TASKS TO CARRY OUT —
• a. From the article on Kerry Kennedy's letter, list every person named with the surname Kennedy.
• b. Copy the passage of the article on Kerry Kennedy's letter from "I read a letter" to "liberation in 1971.".
• c. Answer these questions using the article on Kerry Kennedy's letter:
(i) Which online newspaper carried the letter?
(ii) In what year was John F Kennedy assassinated?
(iii) What event did Kerry Kennedy attend at Dr. Mohammad Yunus's invitation?

PASSAGE GIVEN —

------------

M. Serajul Islam | Tuesday, 15 July 2014


I read a letter carried in USA's Huffington Post, a leading liberal online newspaper in the United States. It has been written by Bobby Kennedy's daughter Kerry Kennedy, one that will touch the heart of any Bangladeshi and make him/her proud of the country. The letter's title The steady pursuit of freedom and justice has been chosen thoughtfully to underline the spirit that inspired Bangladesh's glorious war of liberation in 1971.
The elder Kennedys were dead by the time our liberation had started. John F Kennedy was assassinated in 1963 and Bobby Kennedy five years later in 1968. Ted Kennedy was the patriarch of the family in 1971. True to the Kennedy family's tradition of upholding human rights and human values everywhere, Ted Kennedy plunged himself whole-heartedly in building up public opinion in his country and worldwide against the Bangladesh genocide at a time when the US government, led by President Richard Nixon, was supporting the murderous Pakistani military regime.
Kerry Kennedy was then in her pre-teen years. The Kennedy family was so deeply engrossed in the Bangladesh tragedy that it had a deep impression in her young mind. It also left in her a desire to someday visit the country. That desire was fulfilled when Dr. Mohammad Yunus, whom she calls "my friend", invited her recently to attend the Social Business Day event arranged by the Yunus Centre. The trip moved her so much that in the letter to her daughters Maria and Michaela she wrote that it made her realise why "Great Uncle Teddy" was so moved and inspired with "the courage of a nation fighting against the Pakistan Army" that was "the stuff of legend in our family".
Kerry Kennedy recollected the dubious role of the US government while remembering her uncle. Thus she wrote to her daughters what their Great Uncle Teddy had felt after visiting the refugee camps: "The people in these camps had fled the mass killings - some would say genocide - that the United States had failed to stop, as the Nixon Administration's official policy was to choose our relationship with Pakistan over those who shared our love of freedom."
In that context, she further wrote that the people of Bangladesh "love freedom so much that they have withstood great armies, famine and intractable poverty."

------------

GIVEN MATERIAL —

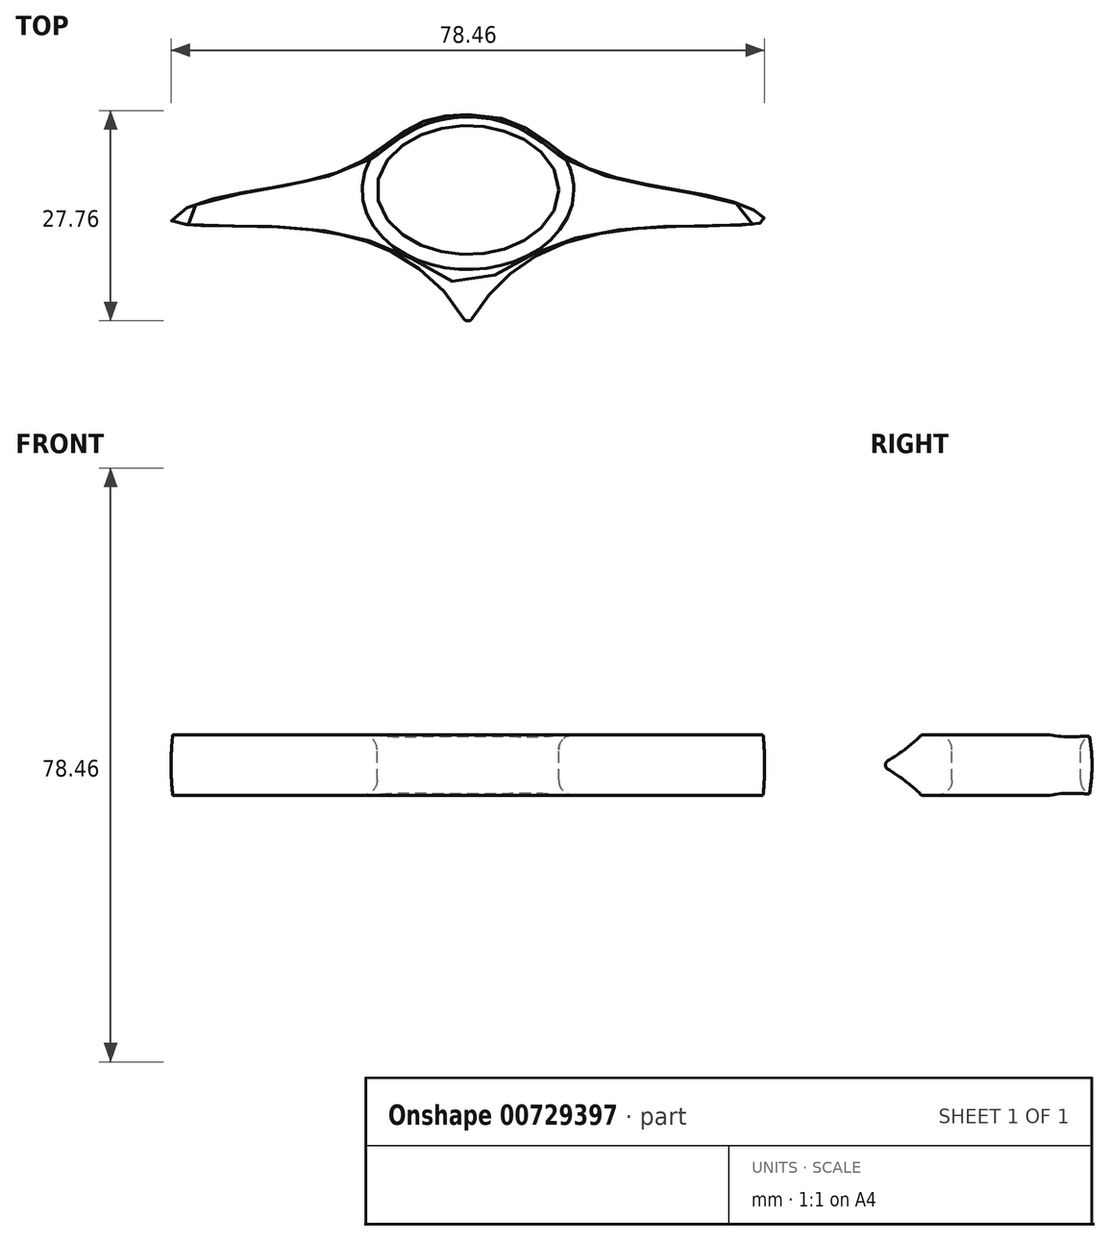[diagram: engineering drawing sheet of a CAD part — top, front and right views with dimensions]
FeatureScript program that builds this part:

------------

WORKED ANSWERS —
• a. Bobby Kennedy, Kerry Kennedy, John F Kennedy, Ted Kennedy

• b.
I read a letter carried in USA's Huffington Post, a leading liberal online newspaper in the United States. It has been written by Bobby Kennedy's daughter Kerry Kennedy, one that will touch the heart of any Bangladeshi and make him/her proud of the country. The letter's title The steady pursuit of freedom and justice has been chosen thoughtfully to underline the spirit that inspired Bangladesh's glorious war of liberation in 1971.

• c.
(i) The Huffington Post
(ii) 1963
(iii) The Social Business Day event arranged by the Yunus Centre